“P´ra mentira ser segura
e ganhar profundidade
tem de trazer à mistura
um pouquinho de verdade.
António Aleixo
Neste equívoco verão, além da equívoca novela dos motoristas em greve, pudemos ver publicada uma equívoca sondagem sobre a religião dos Portugueses. Jornal de Notícias 4.8.2019.
Por Ernesto Campos
A amostra é de 800 telefonemas, escolhidos aleatoriamente, a que responderam 89% dos contactados, todos eleitores, com mais de 18 anos, portanto. Uma vintena de perguntas abordando temas os mais diversos, do celibato à crença em Deus, do casamento de homossexuais aos milagres de Fátima, do fisco à política, da confissão aos muçulmanos e budistas. Tudo isto estratificado por escalões etários, por homens e mulheres, classes sociais, regionalmente.
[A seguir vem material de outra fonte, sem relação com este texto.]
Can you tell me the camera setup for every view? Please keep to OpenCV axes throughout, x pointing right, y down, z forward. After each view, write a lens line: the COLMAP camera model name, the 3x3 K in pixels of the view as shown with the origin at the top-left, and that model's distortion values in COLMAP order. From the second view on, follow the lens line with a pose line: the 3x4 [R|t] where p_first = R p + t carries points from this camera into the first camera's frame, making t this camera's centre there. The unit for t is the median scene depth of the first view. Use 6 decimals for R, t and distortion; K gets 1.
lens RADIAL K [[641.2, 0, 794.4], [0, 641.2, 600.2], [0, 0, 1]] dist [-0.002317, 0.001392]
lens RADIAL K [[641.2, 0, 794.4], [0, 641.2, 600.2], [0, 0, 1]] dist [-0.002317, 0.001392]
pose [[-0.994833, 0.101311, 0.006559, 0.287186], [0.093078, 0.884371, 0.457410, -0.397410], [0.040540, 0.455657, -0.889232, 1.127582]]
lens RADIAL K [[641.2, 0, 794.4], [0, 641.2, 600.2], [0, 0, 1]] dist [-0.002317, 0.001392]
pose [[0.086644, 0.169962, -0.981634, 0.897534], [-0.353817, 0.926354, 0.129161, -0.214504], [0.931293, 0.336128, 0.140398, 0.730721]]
Um universo complexo e diversificado nos temas e nos números encerrado numa amostra reduzida; descortinam-se duas perspetivas nas perguntas e respostas: o que os católicos pensam da sua Igreja e o que os não católicos, crentes ou descrentes, pensam da Igreja a que não pertencem.
A partir disto concluiu-se, por extrapolação estatística, que 74% dos portugueses são católicos, mas, espantosamente, só 73% acreditam em Deus!!! Outro dado curioso é o grande número de não respondentes; não estiveram virados para este tipo de perguntas telefónicas, sabe-se lá quem é o perguntador.
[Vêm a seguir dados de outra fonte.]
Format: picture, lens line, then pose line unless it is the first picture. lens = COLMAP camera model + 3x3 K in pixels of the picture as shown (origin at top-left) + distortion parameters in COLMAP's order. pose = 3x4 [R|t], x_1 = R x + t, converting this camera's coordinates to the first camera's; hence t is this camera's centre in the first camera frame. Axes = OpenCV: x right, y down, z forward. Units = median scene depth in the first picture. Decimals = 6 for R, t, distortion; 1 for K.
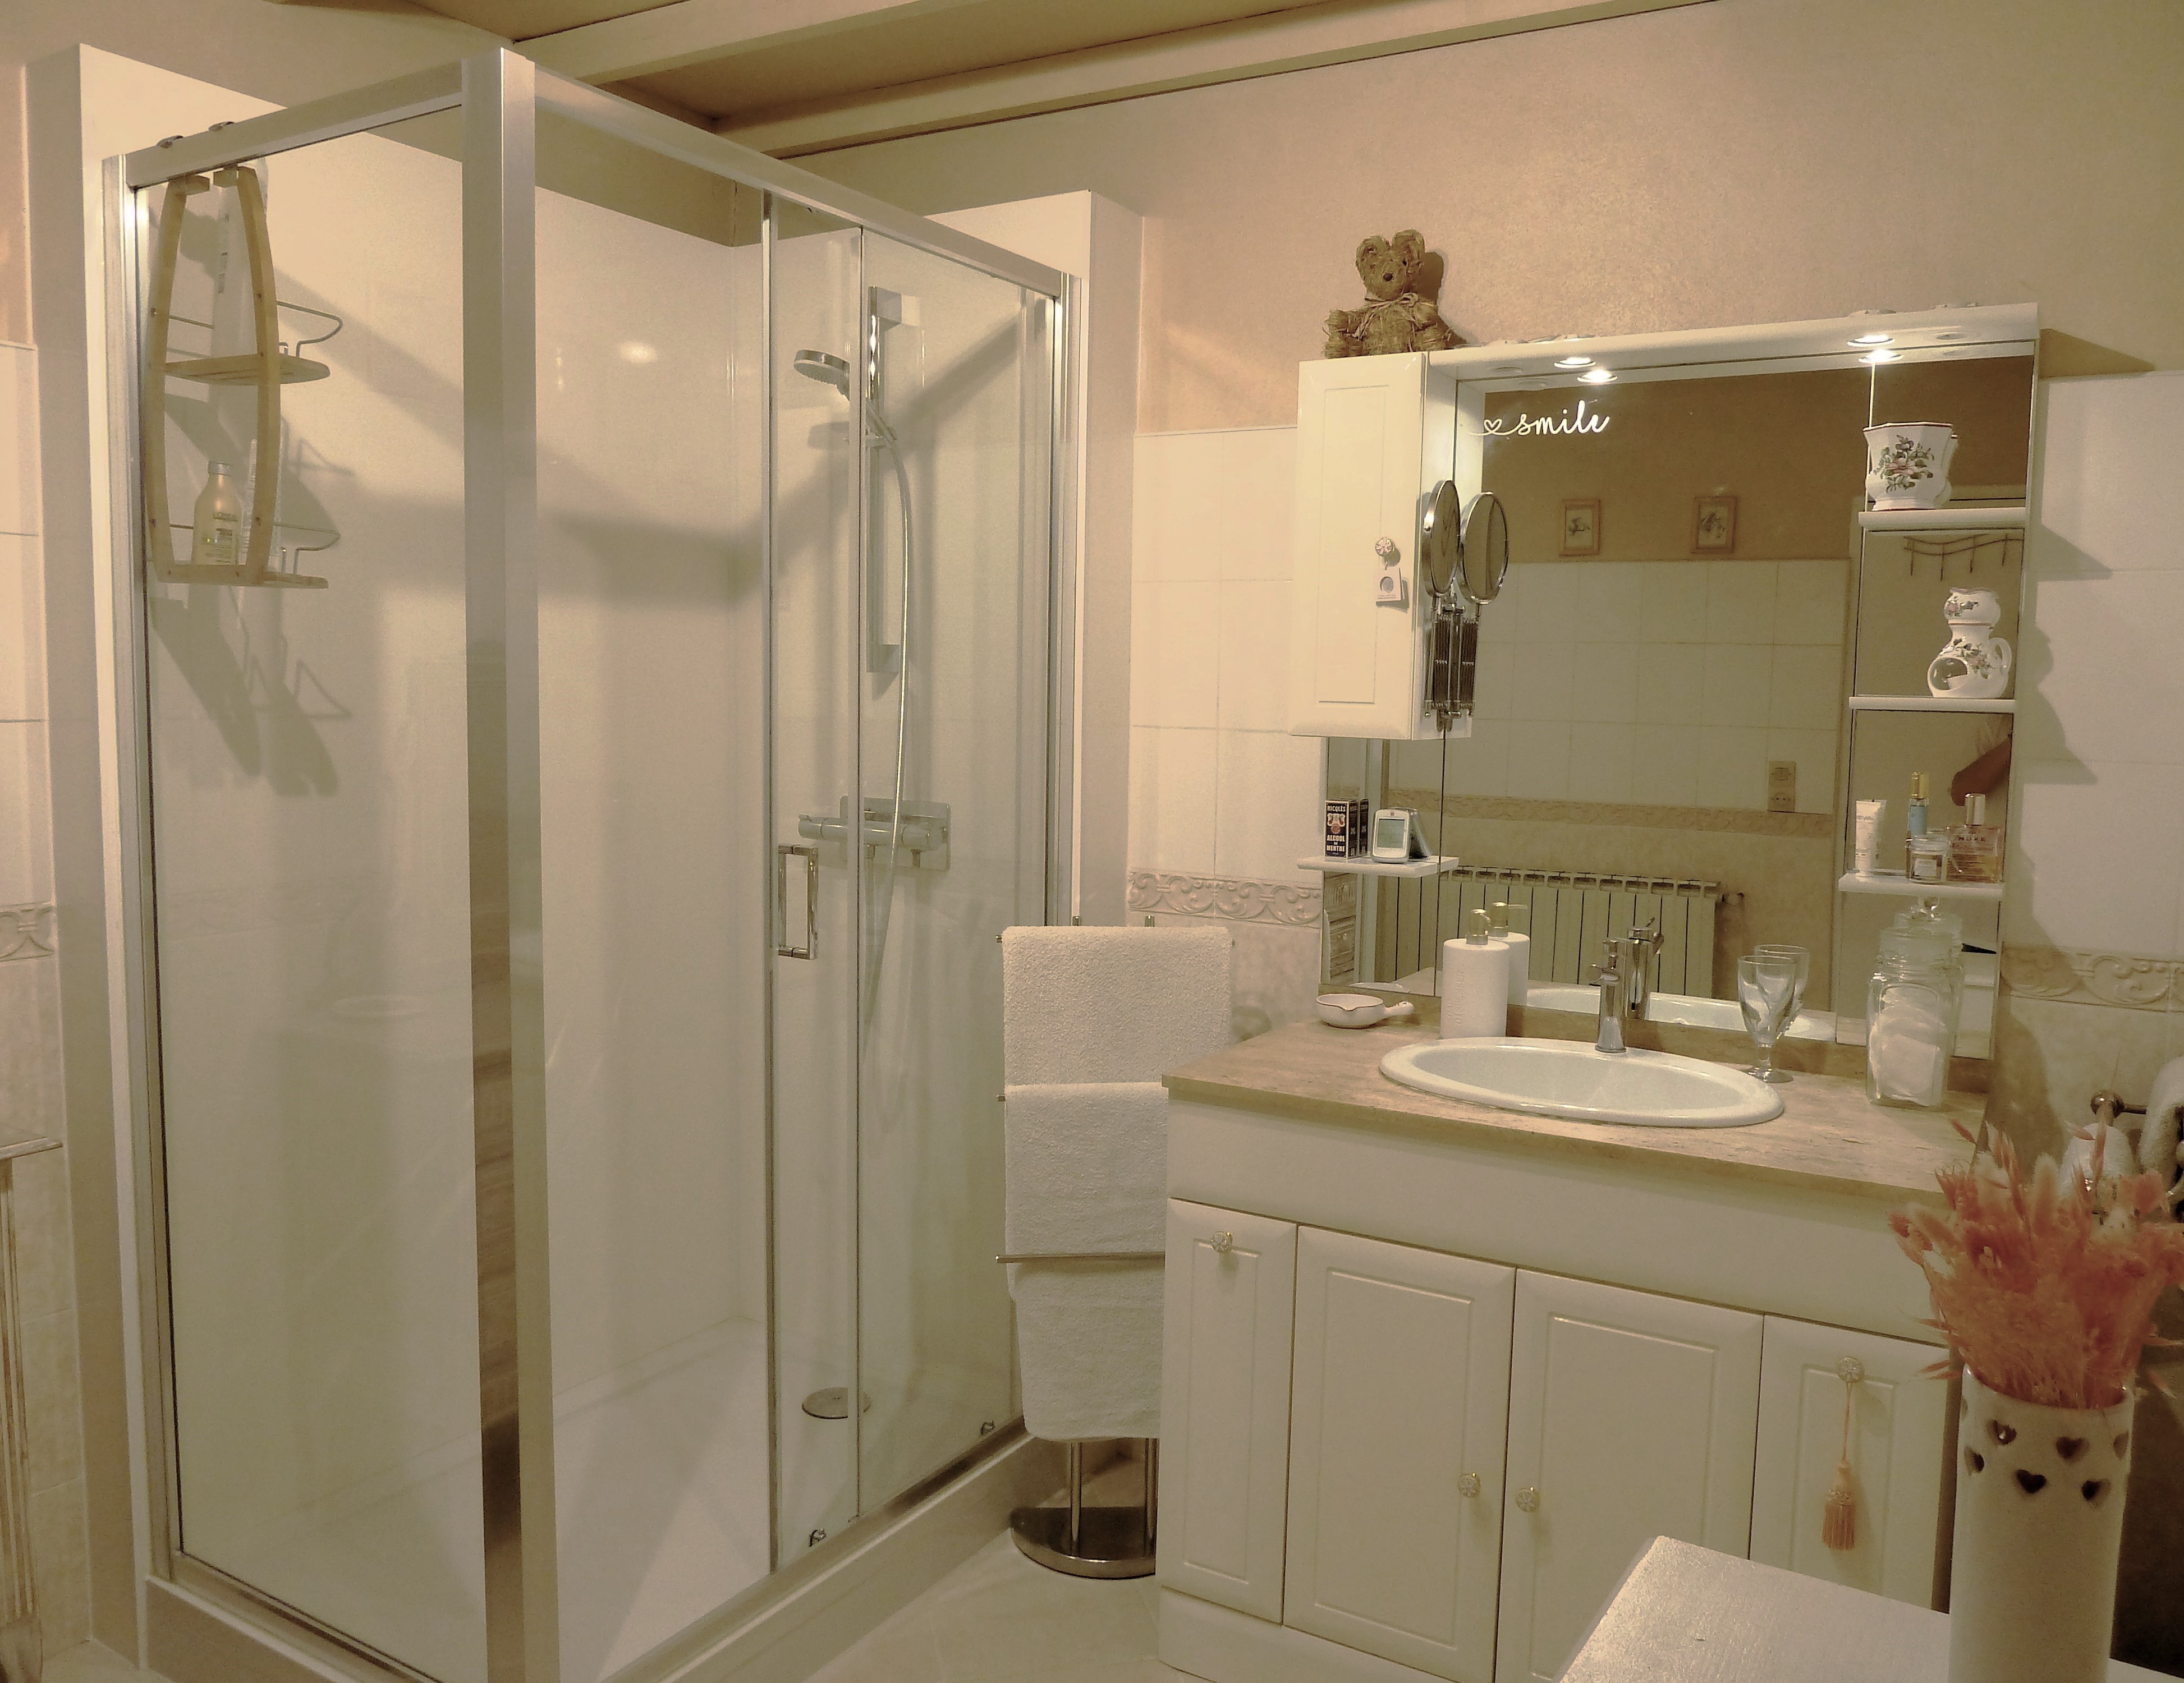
lens RADIAL K [[1641.5, 0, 1096.9], [0, 1641.5, 827.4], [0, 0, 1]] dist [-0.041733, 0.008430]
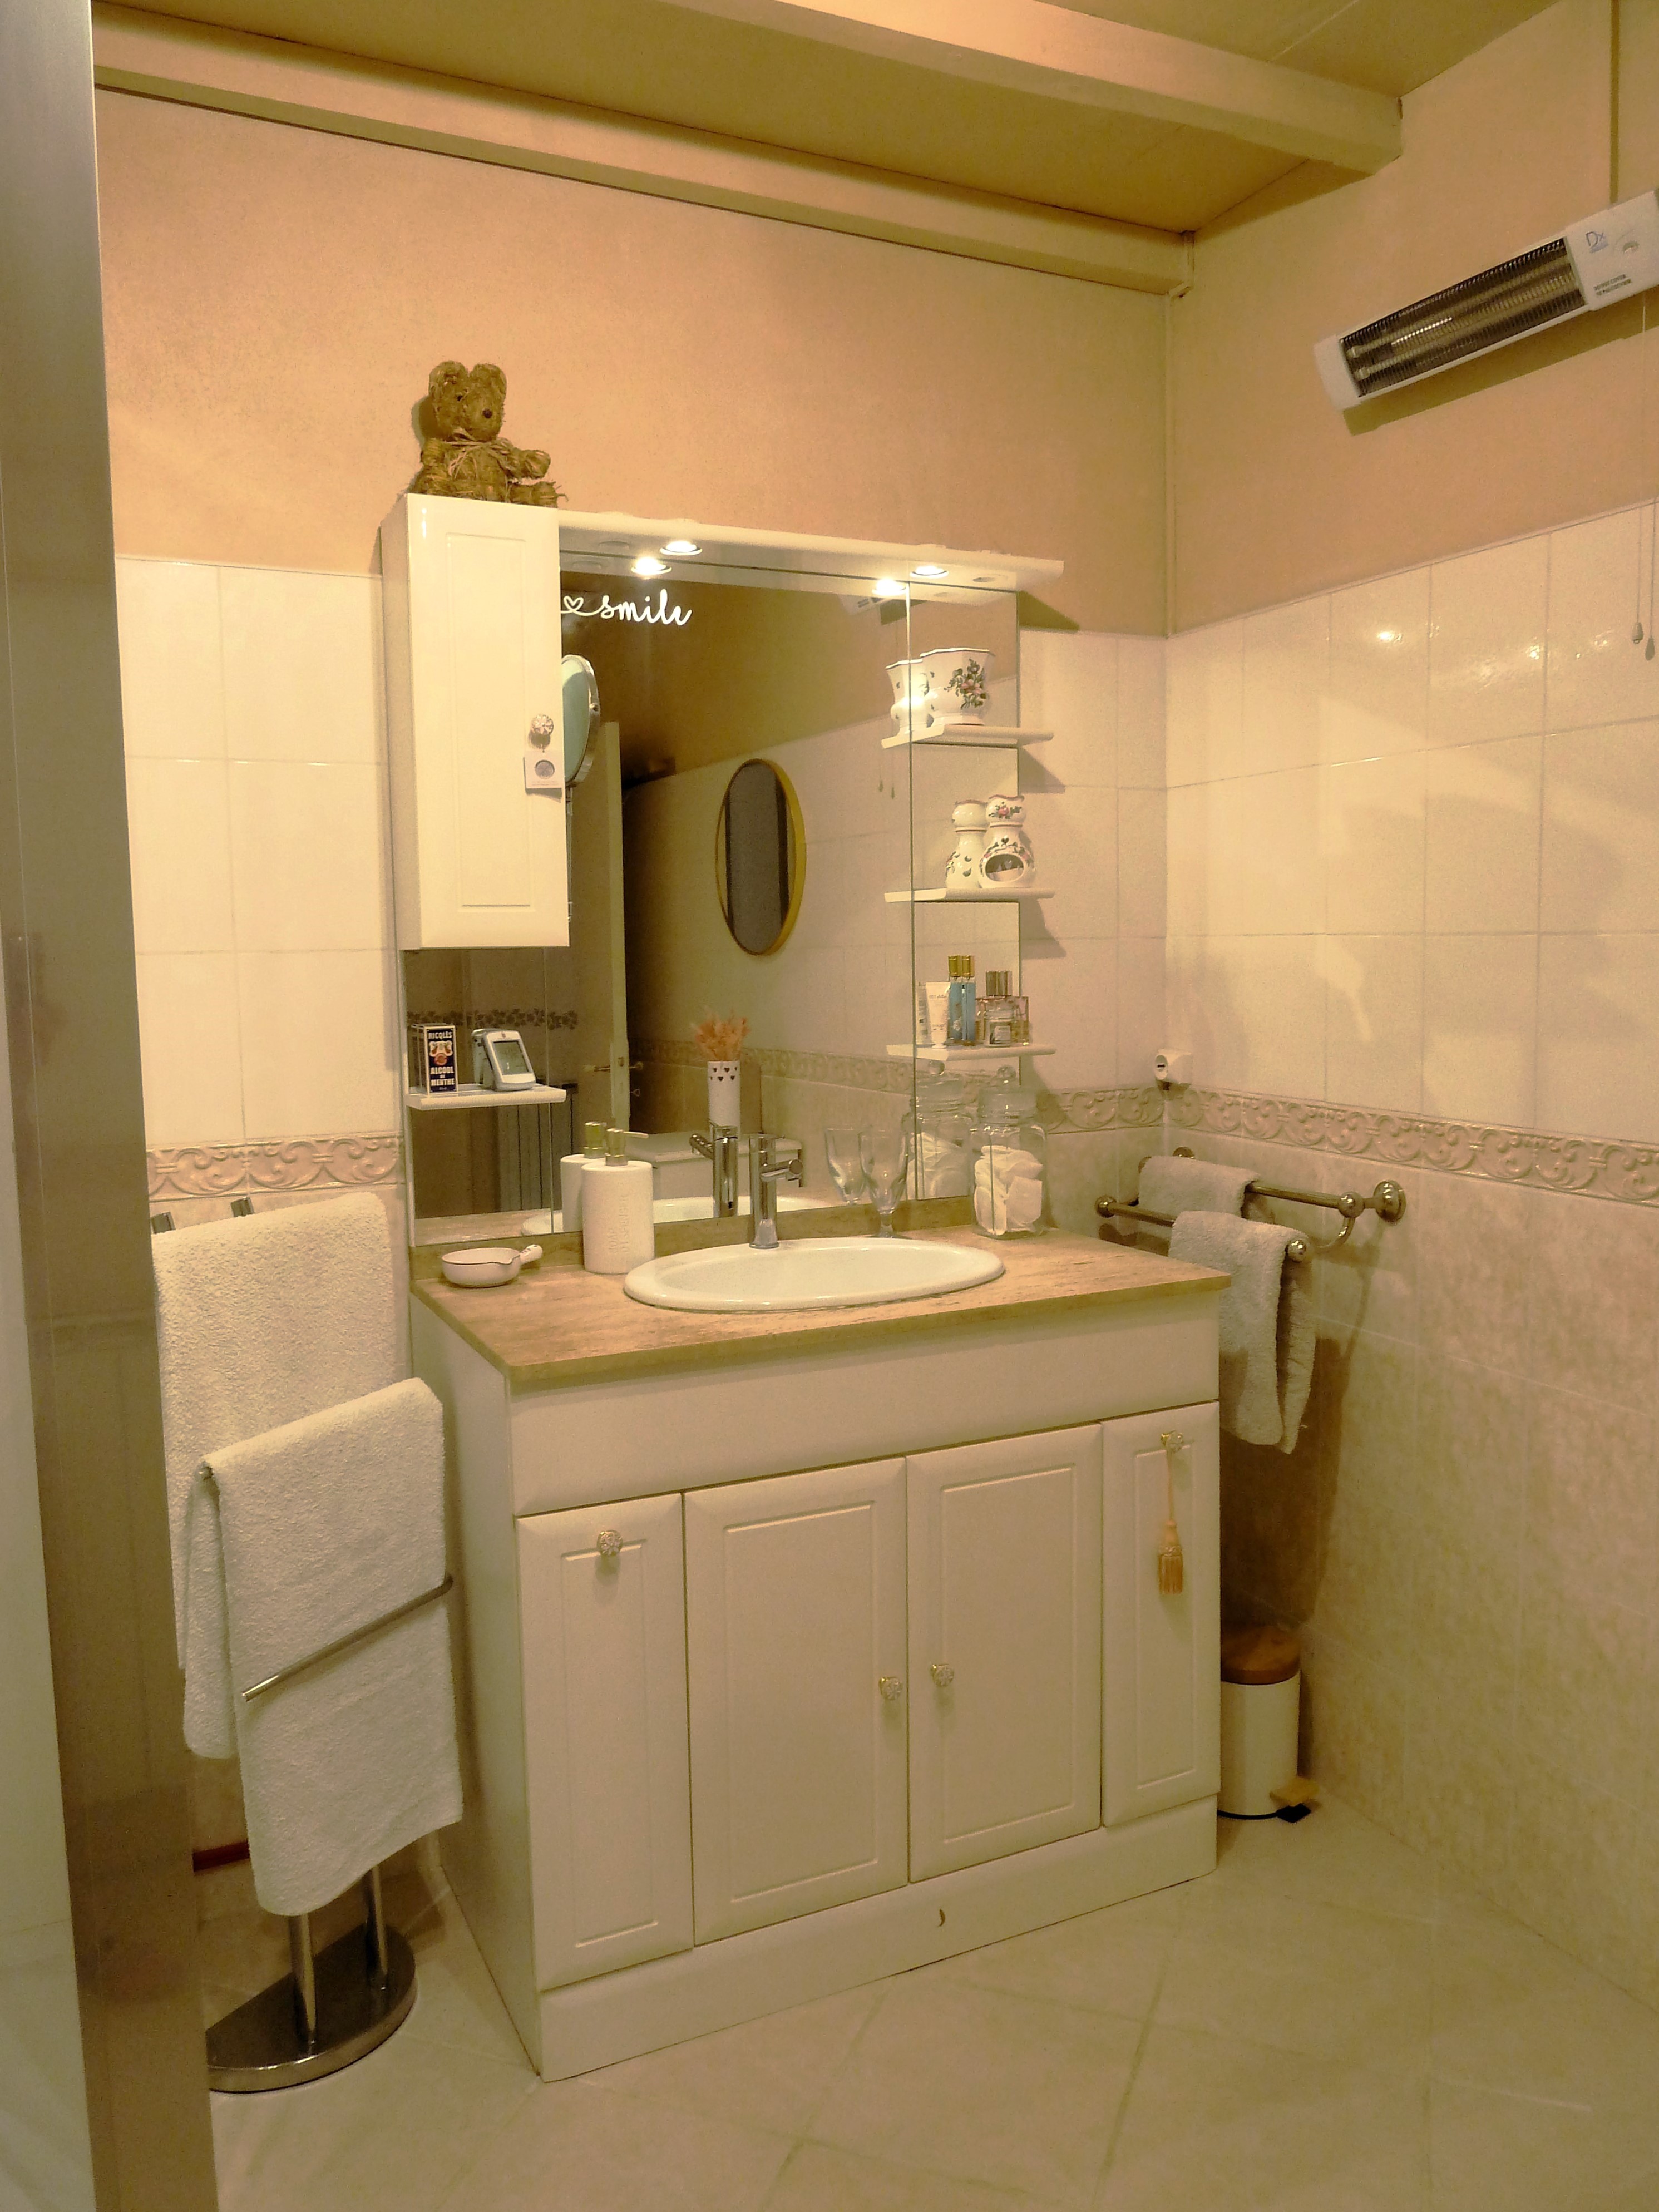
lens RADIAL K [[1645.8, 0, 829.5], [0, 1645.8, 1106.0], [0, 0, 1]] dist [-0.040318, 0.011239]
pose [[0.553837, -0.107738, 0.825625, -0.482399], [0.099825, 0.993033, 0.062620, -0.008847], [-0.826619, 0.047737, 0.560733, 0.388078]]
Das outras religiões, metade são cristãs e a outra metade não se sabe bem o que são; todas não vão além de 4%; será assim?
No século passado uma outra sondagem, com objetivo semelhante, dividia as respostas em categorias diferentes: ateus, indiferentes, católicos (praticantes/não praticantes) cristãos reformados (i. é outras religiões cristãs) e ainda outras, não cristãs, e residuais.
Comparando o que é comparável temos que há 50 anos os católicos seriam mais 10% do que agora mas distinguindo-se a sua especiosidade, os praticantes reduzir-se-iam a 73,6%. Outra nota a referir é que somados os ateus (3,6%) com os indiferentes (8,9%) da sondagem antiga temos um número equivalente aos atuais sem religião (12%). As outras religiões também não aumentaram os seus fiéis; será assim?
Uma das perguntas/respostas que mais perplexidade nos causa é o casamento, “pela Igreja”, de homossexuais: 65% acham que sim, e, destes, muitos farão necessariamente parte dos tais 74% de católicos por mais impensável que isso seja; só se o perguntante pretendia saber se os católicos sabem em que acreditam. E os outros que legitimidade têm para opinar? Fátima é outra fonte de perplexidades. 93% já visitaram o santuário e 87% vão lá em busca de energia espiritual e, em parte significativa (79%) professam outras religiões. E os católicos, que vão lá fazer? Muitos muçulmanos visitam Fátima e Maria, mãe de Jesus para os cristãos, é, para os budistas, “mãe de todos os budas”, segundo a sondagem.
Que vale tudo isto? Por mais escrupulosamente que se analise, uma sondagem como esta deixa-nos desiludidos. A exiguidade da amostra a heterogeneidade das perguntas, as categorias de resposta e a incongruência das mesmas respostas, tudo isto mais nos confunde do que nos deixa esclarecidos. Afigura-se-nos muito longe da realidade empírica.
Um título “Deontologia da Imprensa” bem podia ser aplicar-se como comentário a uma tal sondagem, em modo de sugestão. Lembra-nos a velha boutade das três formas de mentir: a mentira propriamente dita, o perjúrio em tribunal e a estatística.